Last month, Syrian troops drove Kurdish forces from swathes of northern Syria, sparking questions over the fate of the Daesh prisoners.
Lingering doubts about security pushed Washington to announce it would transfer them to Iraq to prevent “a breakout” that could threaten the region.
“We appreciate Iraq’s leadership and recognition that transferring the detainees is essential to regional security,” said head of CENTCOM Admiral Brad Cooper.
“Job well done to the entire Joint Force team who executed this exceptionally challenging mission on the ground and in the air,” he added.
Iraq’s National Center for International Judicial Cooperation (NCIJC) said 5,704 Daesh detainees of 61 nationalities have arrived in Iraq.
They include 3,543 Syrians, 467 Iraqis, and another 710 detainees from other Arab countries.

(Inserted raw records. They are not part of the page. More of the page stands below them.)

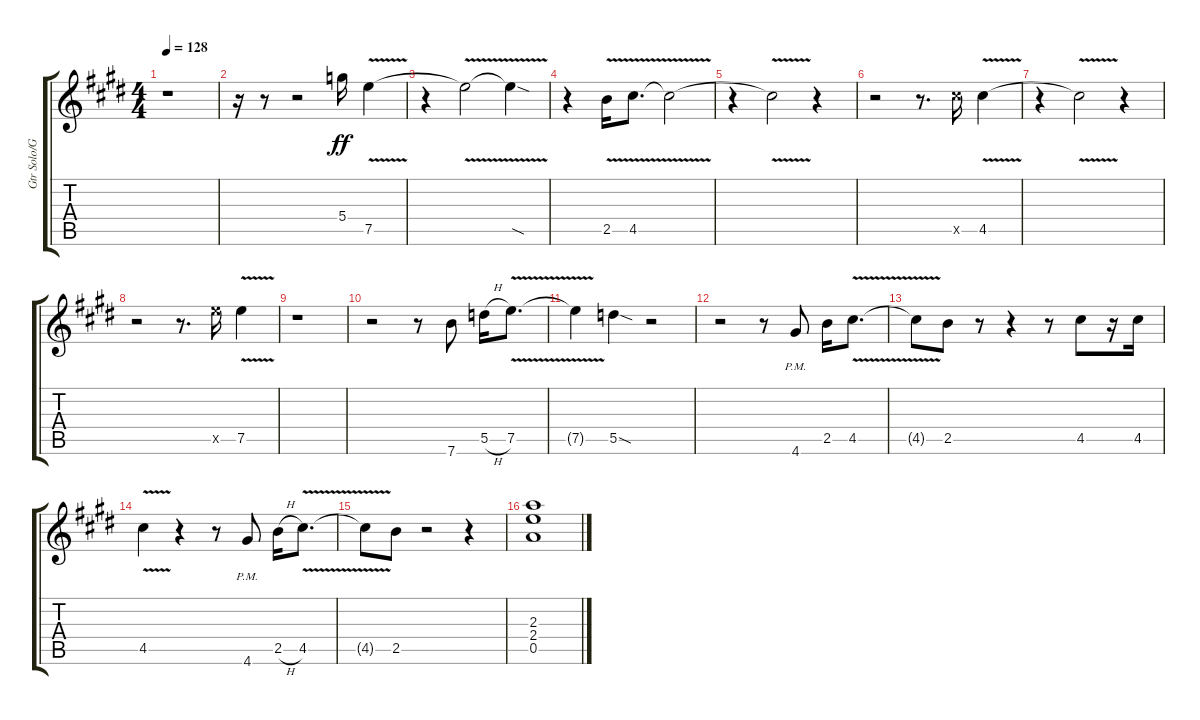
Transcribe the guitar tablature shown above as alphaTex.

\track ("Gtr Solo/Gtr, Fill's" "Gtr Solo/G") {instrument distortionguitar}
\staff {score tabs}
\tuning (E4 B3 G4 D4 A3 E3) {hide}
\ts (4 4)
\tempo 128
\clef g2
\ks c#minor
r.1{dy ff} |
\ks e
r.16 r.8 r.2 5.4.16 7.5{v}.4 |
\ks c#minor
r.4 7.5{v t}.2 7.5{sod t}.4 |
r.4 2.5{v}.16 4.5{v}.8{d} 4.5{v t}.2 |
\ks e
r.4 4.5{v t}.2 r.4 |
\ks c#minor
r.2 r.8{d} 4.5{x}.16 4.5{v}.4 |
r.4 4.5{v t}.2 r.4 |
\ks e
r.2 r.8{d} 7.5{x}.16 7.5{v}.4 |
\ks c#minor
r.1 |
r.2 r.8 7.6.8 5.5{h}.16 7.5{v}.8{d} |
\ks e
7.5{v t}.4 5.5{sod}.4 r.2 |
\ks c#minor
r.2 r.8 4.6{pm}.8 2.5.16 4.5{v}.8{d} |
4.5{v t}.8 2.5.8 r.8 r.4 r.8 4.5.8 r.16 4.5.16 |
\ks e
4.5{v}.4 r.4 r.8 4.6{pm}.8 2.5{h}.16 4.5{v}.8{d} |
\ks c#minor
4.5{v t}.8 2.5.8 r.2 r.4 |
(2.3 2.4 0.5).1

There are also more than 980 foreigners including those from Europe, Asia, Australia and the United States.
The NCIJC said Iraq’s judiciary will interrogate the detainees before taking legal action against them.
Many prisons in Iraq are already packed with Daesh suspects.
Iraqi courts have handed down hundreds of death sentences and life terms to those convicted of terrorism offenses, including foreign fighters.
Under Iraqi law, terrorism and murder offenses are punishable by death, and execution decrees must be signed by the president.
The detainees in Syria were transferred to Baghdad’s Al-Karkh prison, once a US Army detention center known as Camp Cropper, where former ruler Saddam Hussein was held before his execution.
To make space for the newcomers, authorities moved thousands of prisoners from the Karkh prison to other facilities, a lawyer and an inmate told AFP on condition of anonymity.

- Repatriation -

Iraq has issued calls for countries to repatriate their nationals among the Daesh detainees, though this appears unlikely.
For years, Syria’s Kurdish forces also called on foreign governments to take back their citizens, but this was done on a small scale limited to women and children held in detention camps.
Most foreign families have left northeast Syria’s Al-Hol camp, which holds relatives of Daesh fighters, since the departure of Kurdish forces who previously guarded it, humanitarian sources told AFP on Thursday.
Last month, the Syrian government took over the camp from Kurdish forces who ceded territory as Damascus extended its control across swathes of Syria’s northeast.